The name Ernie Els is synonymous with Taylor Made, as he is a top spokesman for the company. But 60 players of the 140 on the PGA Tour also use Taylor Made equipment each week, according to the company.

In the past, the golf industry was pretty much a constant field. There weren't many changes in how the equipment was produced.

Golf Goes Technical

According to King, that has changed tremendously over the past 20 years. There have been tremendous advancements and innovations in the way golf balls, metal woods, iron and other materials are produced.

"Over the last 20 years, there have been advances in technology that would allow significant distance to your shot," King said. "The biggest advancement is that technology now allows people to be more consistent."

Taylor Made, according to King, is leading the pack in technological advances. The company has an on-site testing center where hundreds of golf pros pass through each week to be sure they have the right golf club and swing type.

"There's a tremendous amount of research being done," King said. "Real, science-based research just entered into the category.

"There really wasn't a lot of fitting available for golfers. Now companies are starting to determine how to put the right club in the hand of the right golfer."

Even with all the advances of the day, the industry is one that is considered flat, with little growth over the last few years. Evidence of the industry being cluttered can be witnessed on the drive to Taylor Made's facility in Carlsbad.

On College Boulevard alone, there are facilities for Callaway Golf Co. and Cobra Golf Co., a brand of Acushnet Co. There are 10 golf industry-related companies within a 10-mile radius in Carlsbad.

King said dominance in the industry rotates in somewhat of a cycle. "We were the dominant company in golf in the late '80s and early '90s, then Callaway dominated the last eight or nine years," he said. "Now it feels like the cycle is kind of coming back to us."

From Callaway To Taylor Made

King was a part of Callaway's team for 18 months before returning to Taylor Made in 1999. The move erupted in controversy and legal battles between the companies ensued.

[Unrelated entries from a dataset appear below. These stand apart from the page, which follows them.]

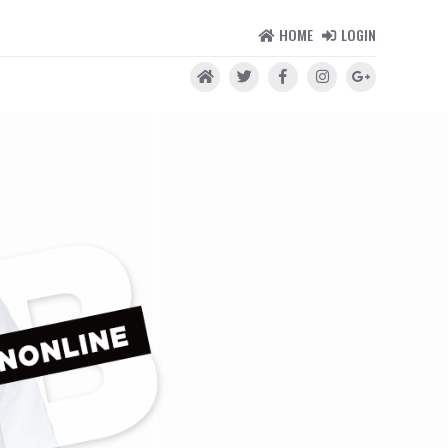
HOME
LOGIN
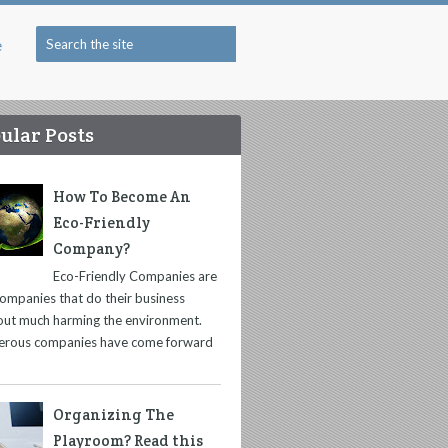
e
ular Posts
How To Become An
Eco-Friendly
Company?
Eco-Friendly Companies are
companies that do their business
out much harming the environment.
rous companies have come forward
Organizing The
Playroom? Read this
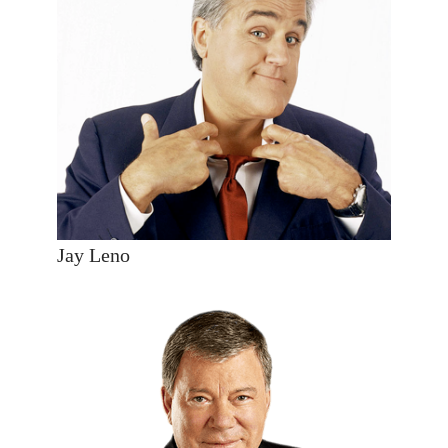
Jay Leno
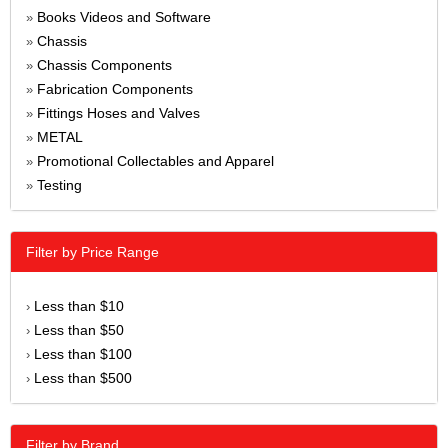
Books Videos and Software
»
Chassis
»
Chassis Components
»
Fabrication Components
»
Fittings Hoses and Valves
»
METAL
»
Promotional Collectables and Apparel
»
Testing
»
Filter by Price Range
Less than $10
›
Less than $50
›
Less than $100
›
Less than $500
›
Filter by Brand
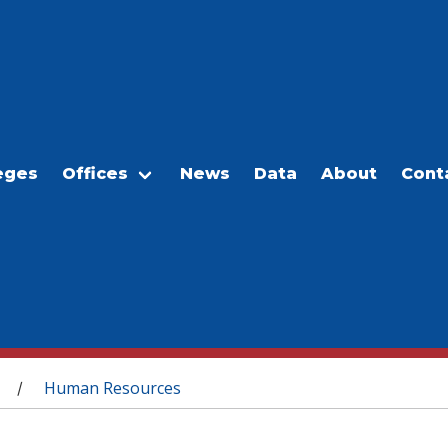
eges
Offices
News
Data
About
Cont
Human Resources
/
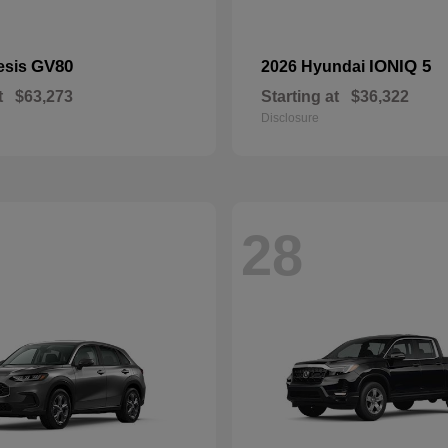
GV80
IONIQ 5
esis
2026 Hyundai
t
$63,273
Starting at
$36,322
Disclosure
28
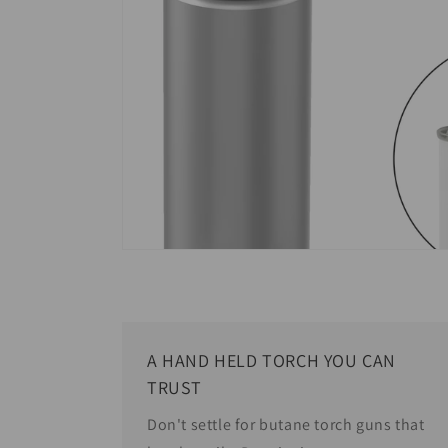
A HAND HELD TORCH YOU CAN
TRUST
Don't settle for butane torch guns that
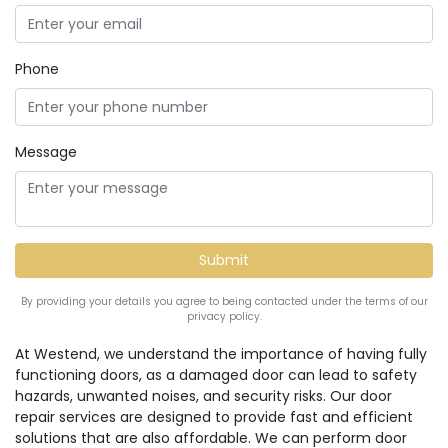
Phone
Message
By providing your details you agree to being contacted under the terms of our
privacy policy.
At Westend, we understand the importance of having fully
functioning doors, as a damaged door can lead to safety
hazards, unwanted noises, and security risks. Our door
repair services are designed to provide fast and efficient
solutions that are also affordable. We can perform door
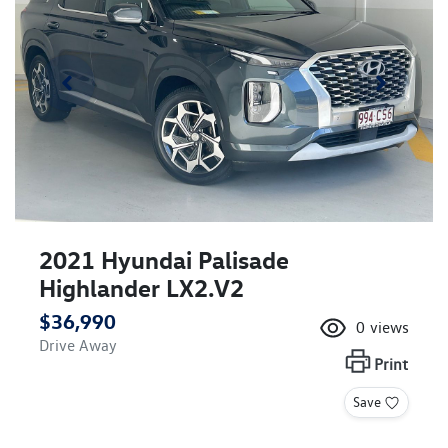
2021 Hyundai Palisade
Highlander LX2.V2
$36,990
0
views
Drive Away
Print
Save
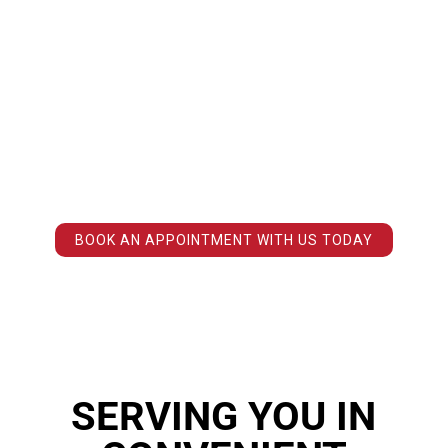
MYTH
KINESIOLOGIST IS NOT A FANCY TERM FOR A PERSONAL TRAINER. A
PRACTICING KINESIOLOGIST IS REQUIRED TO HAVE A MINIMUM
FOUR-YEAR DEGREE IN A SPECIALIZED KINESIOLOGY OR HUMAN
KINETICS PROGRAM FROM A RECOGNIZED POST-SECONDARY
INSTITUTION.
OUR KINESIOLOGISTS WILL TAKE THE TIME TO DETERMINE THE
EXACT SOURCE OF YOUR PAIN, THE NECESSARY STEPS TO RELIEVE
IT, AND HELP YOU AVOID THE PROBLEM IN THE FUTURE.
BOOK AN APPOINTMENT WITH US TODAY
SERVING YOU IN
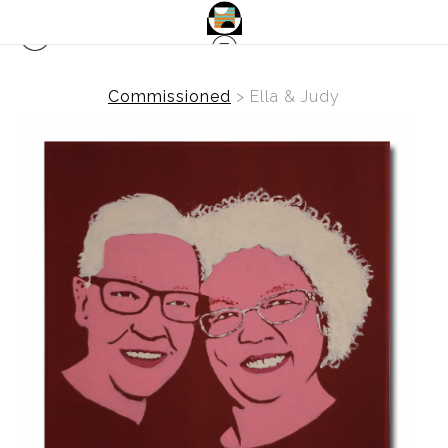
Commissioned
>
Ella & Judy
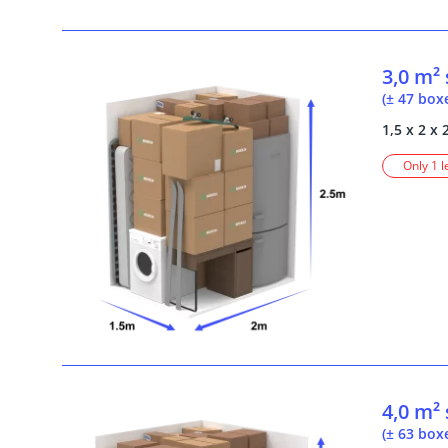
3,0 m²
(± 47 box
1,5 x 2 x 
Only 1 l
4,0 m²
(± 63 box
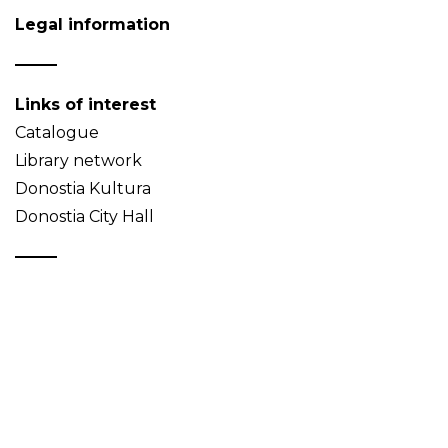
Legal information
Links of interest
Catalogue
Library network
Donostia Kultura
Donostia City Hall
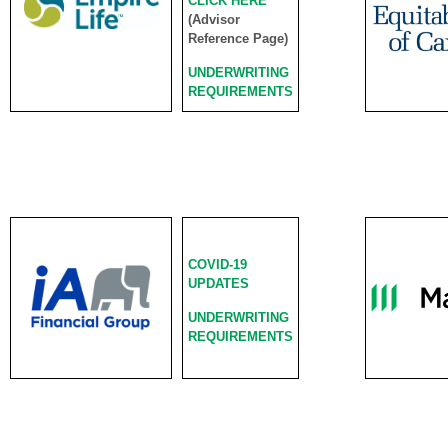
CLICK HERE
(Advisor
Reference Page)
UNDERWRITING
REQUIREMENTS
COVID-19
UPDATES
UNDERWRITING
REQUIREMENTS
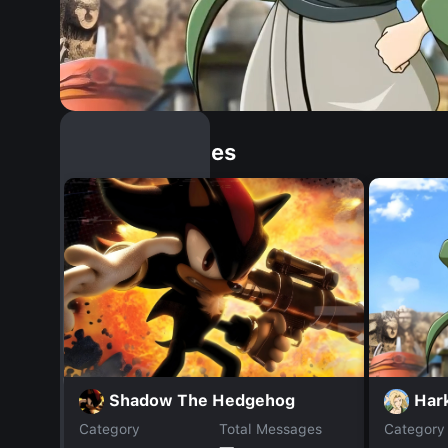
Similar Dopples
Har
Shadow The Hedgehog
Category
Total Messages
Category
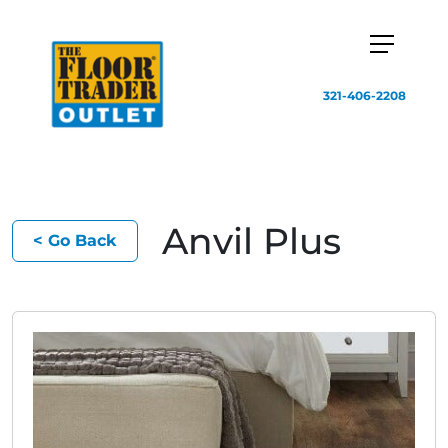
321-406-2208
Anvil Plus
< Go Back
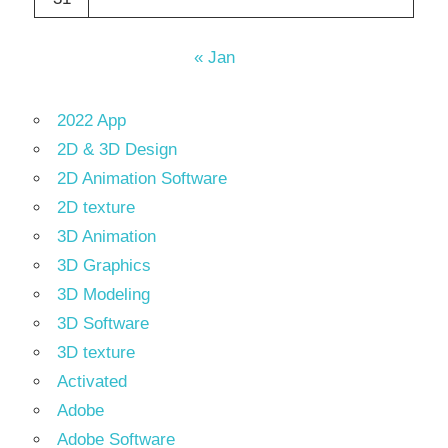
« Jan
2022 App
2D & 3D Design
2D Animation Software
2D texture
3D Animation
3D Graphics
3D Modeling
3D Software
3D texture
Activated
Adobe
Adobe Software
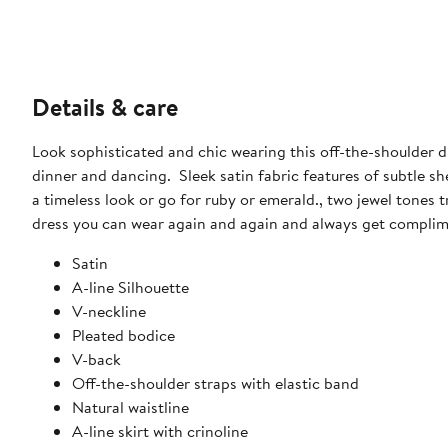
Details & care
Look sophisticated and chic wearing this off-the-shoulder dr
dinner and dancing. Sleek satin fabric features of subtle shee
a timeless look or go for ruby or emerald., two jewel tones 
dress you can wear again and again and always get complim
Satin
A-line Silhouette
V-neckline
Pleated bodice
V-back
Off-the-shoulder straps with elastic band
Natural waistline
A-line skirt with crinoline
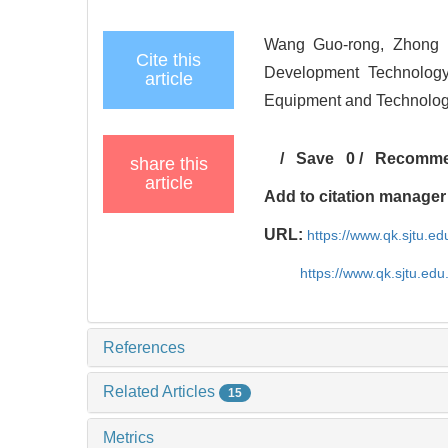
Wang Guo-rong, Zhong L
Cite this
Development Technology
article
Equipment and Technolo
/
Save
0
/
Recomm
share this
article
Add to citation manager
URL:
https://www.qk.sjtu.
https://www.qk.sjtu.e
References
Related Articles
15
Metrics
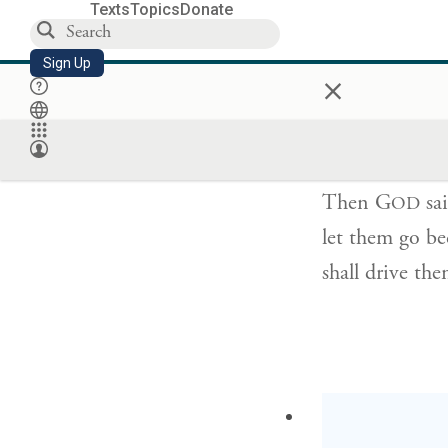
Texts
Topics
Donate
Sign Up
×
וַיֹּ֤אמֶר יְהֹוָה֙
Then G
sai
OD
let them go be
shall drive th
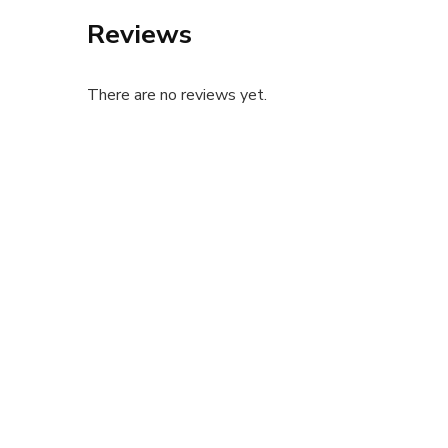
Reviews
There are no reviews yet.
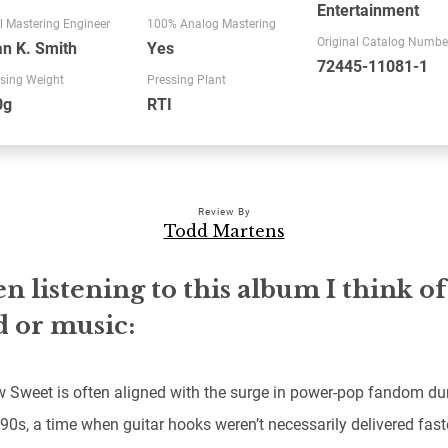
Entertainment
l Mastering Engineer
100% Analog Mastering
Original Catalog Numbe
n K. Smith
Yes
72445-11081-1
sing Weight
Pressing Plant
0g
RTI
Review By
Todd Martens
 listening to this album I think of
 or music:
 Sweet is often aligned with the surge in power-pop fandom dur
 90s, a time when guitar hooks weren’t necessarily delivered fast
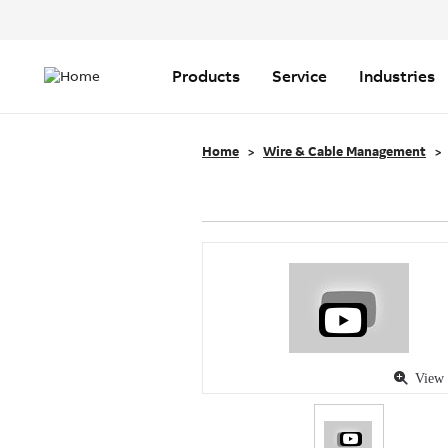
Header
Top
Main
Menu
navigation
Products
Service
Industries
Home
Wire & Cable Management
View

Callaway claimed King violated his contract by taking the job with Taylor Made , a major competitor in the crowded field.

Callaway feared King would reveal trade secrets concerning the company's development of a new golf ball.

The companies eventually settled the case and King was allowed to take his post at Taylor Made. But the road to get there wasn't easy. "It was a terrible time for me," King said. "My decision to leave (Callaway) was a hard one because of the relationships established there.

"My decision to come back (to Taylor Made) was based on the fact that I helped build Taylor Made. My heart was really with the Taylor Made brand, and it was an opportunity that I didn't think I could pass up."

King has been an avid golfer since his days growing up in Wisconsin. His handicap today is zero, and he belongs to Shadowridge Country Club in Vista.

Heading a major golf company, he said, is a dream come true.

But his job responsibilities leave little time for him to enjoy the lighter side of the game.

He doesn't get to play golf as much.

Nonetheless, King feels grounded in his job at Taylor Made and plans to end his career where he started it.

"I feel like I'm where I should be, not I need to be," King said. "I'm with the company I spent most of my adult life with.

"This will be my last job. I'll stay for however long they will keep me."